Coordinating Accounts with Slurm
NAU’s Monsoon cluster is host to several research groups. In order to balance the demands of these groups, Slurm is utilized to schedule jobs in a way to maximise fairness. Slurm provides a useful overlay to make starting large compute jobs easy.
Managing Jobs
Listing jobs
$ squeue -A professor # List by account
$ squeue -u abc123 # List by user
Cancelling Jobs
$ scancel 12345678 # Cancel by job ID
$ scancel -u abc123 # Cancel all of a user's jobs
$ scancel -u abc123 --state=running # Cancel all of a user's RUNNING jobs
$ scancel -u abc123 --state=pending # Cancel all of a user's PENDING jobs
$ scancel -A professor # Cancel an entire account's jobs
Holding and Releasing Jobs
$ scontrol hold 12345678 # Hold by job ID
$ scontrol release 12345678 # Release the hold
$ scontrol uhold 12345678 # Hold job 12345678 but allow the job's owner to
# release it
Limiting Users
Check the Current Limits
$ sacctmgr list assoc account=professor
$ sacctmgr list assoc user=abc123 format=account,user,grpcpurunmins
$ sacctmgr list assoc user=abc123
Limiting CPU Time
$ sacctmgr modify user abc123 set GrpCPURunMins=1440 # Limit a user's maximum CPU
# time in pending/running
# jobs to 1440 minutes
# (e.g 24 hours on 1 core,
# 12 hours on 2 cores, etc.)
Limiting Usable CPU’s
$ sacctmgr modify user abc123 set GrpCPUs=2 # The user can only have 2 CPUs
# allocated at a time
Checking the Current Settings and Status
Adding a Student to a SLURM Account
$ sacctmgr add user name=abc123 account=professor # Add user to account
$ sacctmgr modify user where name=abc123 set defaultaccount=professor # Set user's default account
$ sacctmgr modify user where name=abc123 set defaultqos=professor # Set user's Quality of Service (QoS)

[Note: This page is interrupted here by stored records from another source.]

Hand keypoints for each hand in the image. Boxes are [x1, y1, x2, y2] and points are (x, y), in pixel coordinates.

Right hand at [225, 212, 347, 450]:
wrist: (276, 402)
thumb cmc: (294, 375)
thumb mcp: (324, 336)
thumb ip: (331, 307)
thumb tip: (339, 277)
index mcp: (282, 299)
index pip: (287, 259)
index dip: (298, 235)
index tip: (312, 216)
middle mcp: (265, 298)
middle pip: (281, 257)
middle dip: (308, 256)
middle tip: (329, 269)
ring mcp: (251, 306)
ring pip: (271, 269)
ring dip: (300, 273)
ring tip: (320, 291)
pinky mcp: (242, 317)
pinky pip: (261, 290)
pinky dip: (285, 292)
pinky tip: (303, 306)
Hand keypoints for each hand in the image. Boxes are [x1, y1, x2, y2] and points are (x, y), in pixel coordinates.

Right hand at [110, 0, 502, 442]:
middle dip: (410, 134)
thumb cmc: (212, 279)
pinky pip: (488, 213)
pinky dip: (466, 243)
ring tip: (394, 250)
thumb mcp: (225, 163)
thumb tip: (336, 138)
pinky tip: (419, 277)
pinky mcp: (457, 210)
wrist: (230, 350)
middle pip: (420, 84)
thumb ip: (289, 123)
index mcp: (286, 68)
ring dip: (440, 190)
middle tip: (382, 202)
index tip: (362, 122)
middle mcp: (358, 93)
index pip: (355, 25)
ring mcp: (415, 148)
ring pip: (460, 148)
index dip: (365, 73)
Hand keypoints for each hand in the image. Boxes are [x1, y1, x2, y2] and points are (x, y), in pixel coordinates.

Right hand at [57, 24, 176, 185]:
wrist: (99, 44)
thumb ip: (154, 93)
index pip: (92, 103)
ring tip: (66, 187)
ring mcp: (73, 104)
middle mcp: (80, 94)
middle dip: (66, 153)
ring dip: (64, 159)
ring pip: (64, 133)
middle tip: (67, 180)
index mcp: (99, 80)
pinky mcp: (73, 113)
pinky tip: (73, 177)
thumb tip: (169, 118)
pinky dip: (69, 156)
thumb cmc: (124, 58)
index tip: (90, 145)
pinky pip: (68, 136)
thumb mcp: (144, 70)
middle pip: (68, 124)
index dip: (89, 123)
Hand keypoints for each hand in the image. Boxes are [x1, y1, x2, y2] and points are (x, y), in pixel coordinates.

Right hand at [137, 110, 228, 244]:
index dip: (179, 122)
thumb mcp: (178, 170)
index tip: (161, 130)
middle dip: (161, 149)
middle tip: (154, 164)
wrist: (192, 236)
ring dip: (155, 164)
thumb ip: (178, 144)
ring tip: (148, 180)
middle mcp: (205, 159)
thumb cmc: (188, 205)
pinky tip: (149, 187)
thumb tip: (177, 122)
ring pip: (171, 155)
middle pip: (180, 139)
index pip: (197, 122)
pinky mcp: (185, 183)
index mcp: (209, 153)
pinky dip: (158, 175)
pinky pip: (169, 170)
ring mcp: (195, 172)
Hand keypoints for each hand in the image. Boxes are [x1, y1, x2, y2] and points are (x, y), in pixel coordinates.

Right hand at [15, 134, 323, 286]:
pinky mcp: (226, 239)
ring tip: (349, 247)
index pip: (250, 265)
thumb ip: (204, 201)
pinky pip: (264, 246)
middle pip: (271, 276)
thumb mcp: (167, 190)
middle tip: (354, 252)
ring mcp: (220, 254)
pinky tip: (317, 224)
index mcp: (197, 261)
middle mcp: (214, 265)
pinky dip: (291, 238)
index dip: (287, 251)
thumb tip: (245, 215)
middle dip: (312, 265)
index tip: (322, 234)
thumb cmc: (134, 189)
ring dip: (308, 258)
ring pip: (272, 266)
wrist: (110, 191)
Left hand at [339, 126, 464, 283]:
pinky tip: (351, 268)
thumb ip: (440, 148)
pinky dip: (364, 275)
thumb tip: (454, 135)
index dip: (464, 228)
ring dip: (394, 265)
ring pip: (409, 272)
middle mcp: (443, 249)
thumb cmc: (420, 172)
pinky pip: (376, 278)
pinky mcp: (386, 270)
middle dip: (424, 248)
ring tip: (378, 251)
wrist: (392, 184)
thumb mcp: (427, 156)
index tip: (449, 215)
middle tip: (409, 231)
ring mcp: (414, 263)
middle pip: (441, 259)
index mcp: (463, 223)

$ sacctmgr update user name=abc123 account=professor set fairshare=128 # Set user's fairshare value
Check Account Limits and Fairshare
$ sacctmgr list assoc account=professor
Show historical Fairshare and Usage Information
$ sshare -a -l -A professor
Adjusting Priority
Slurm priority values are calculated by taking the sum of a variety of available factors, each an integer value multiplied by a number in the range 0-1.0. Some available factors include:
- Job size
- Queue time
- Fairshare
Calculating Fairshare
Fairshare is calculated with the following equation, taking values from
$ sshare -laA youraccount
From that data, perform the following calculations:
Norm Shares = Raw Shares / sum(self + siblings' Raw Shares)
Effectv Usage = Raw Usage / account's Raw Usage
FairShare = Norm Shares / Effectv Usage
Modifying User Fairshare
$ sacctmgr modify user abc123 set fairshare=64